Por outro lado, nos assassinos de classe média, percebe-se o prazer perverso de fazer o "inominável". Lembram da pobre mulher que foi espancada quase à morte porque alguns "pitboys" acharam que era "só" uma prostituta? E os índios queimados por jovens brincalhões? Lembram? Impressionou-me muito saber que o Muhamad Atta, o líder dos islâmicos que destruíram as torres de Nova York, não era religioso nem político. Queria apenas fazer o "impensável", mesmo perdendo a vida; queria conhecer aquele segundo entre o ser e o nada.
Qual será o nome dessa coisa informe que o século XXI está gerando? A cada dia acordamos e nos perguntamos: "Quantos cadáveres hoje, explodidos ou assassinados, na guerra e na paz?". Não se trata mais de uma perversão do "humano", mas de uma perversão do "animal" em nós.
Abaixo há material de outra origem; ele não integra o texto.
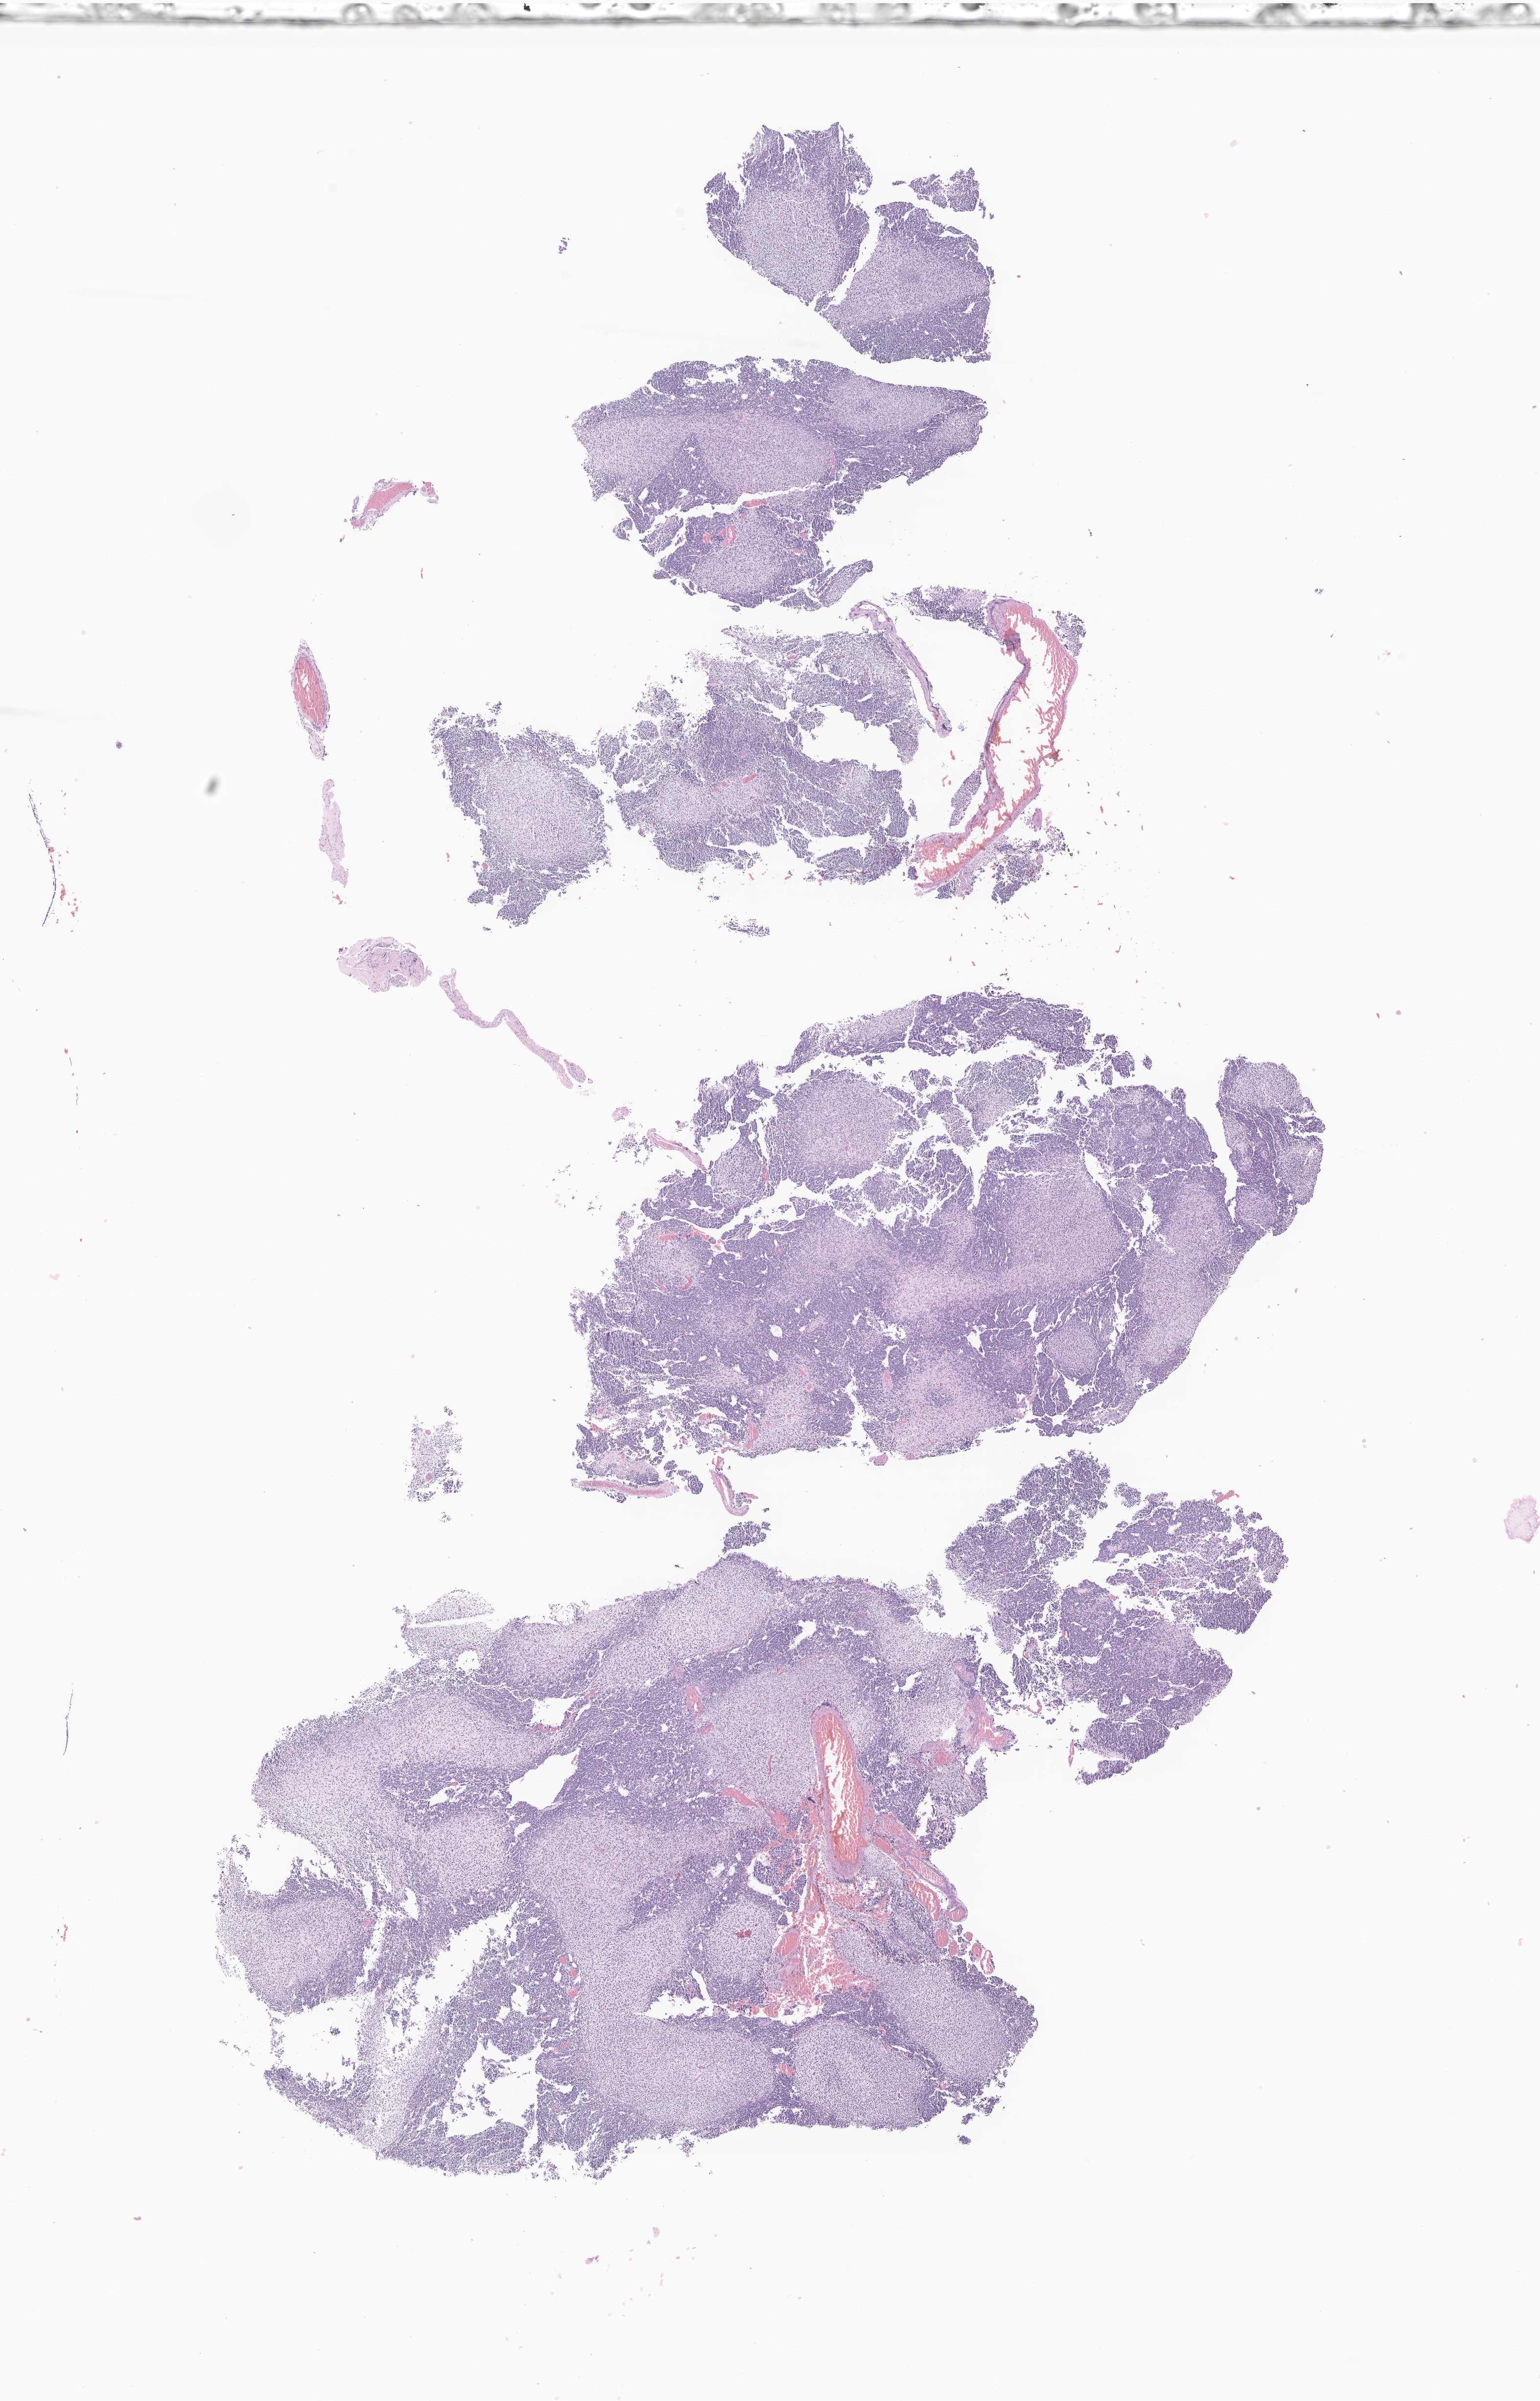
Whole-slide image, haematoxylin and eosin stain of tumor tissue from the brain, a low-resolution overview of the entire scanned area, about 13.3 x 20.7 mm. Formalin-fixed, paraffin-embedded (FFPE) tissue. Patient female; age 40 months.
Diagnosis (ICD-O-3 morphology term): Medulloblastoma, NOS.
E, por fim, por que tantos crimes contra as crianças? As balas perdidas parecem procurar crianças, alvo de crimes hediondos. O caso do João Hélio, crianças decapitadas na Febem, crianças jogadas em pântano em Minas, crianças no lixão, aquela psicopata em Goiás que contratava meninas pobres para torturar e mais: a pedofilia roçando até a batina do papa...
As crianças são fontes inconscientes de terror, de Herodes a Édipo e Moisés. O rei Agamenon matou sua filha Ifigênia para ter tempo bom em uma guerra. Que dizem os antropólogos sobre essa matança de inocentes? Em sociedades primitivas, o sacrifício de animais e o sangue de inocentes serviam para afastar doenças, prever o futuro, saciando o ódio dos deuses, como foi em nossa terra a Pedra Bonita, que ficou vermelha de sangue. Será que matam nessas crianças de hoje o horror a um futuro que não há mais?
A atração que a beleza, a fragilidade e a inocência das crianças exercem sobre nós desorienta-nos entre o amor e o ódio e nos traz fantasias de extinção. Sua pureza nos desconcerta e enlouquece.
O caso Isabella terminou. Deu-nos uma breve sensação de realidade. Sinto muito, mas acho que a falta de sentido permanece e vai crescer.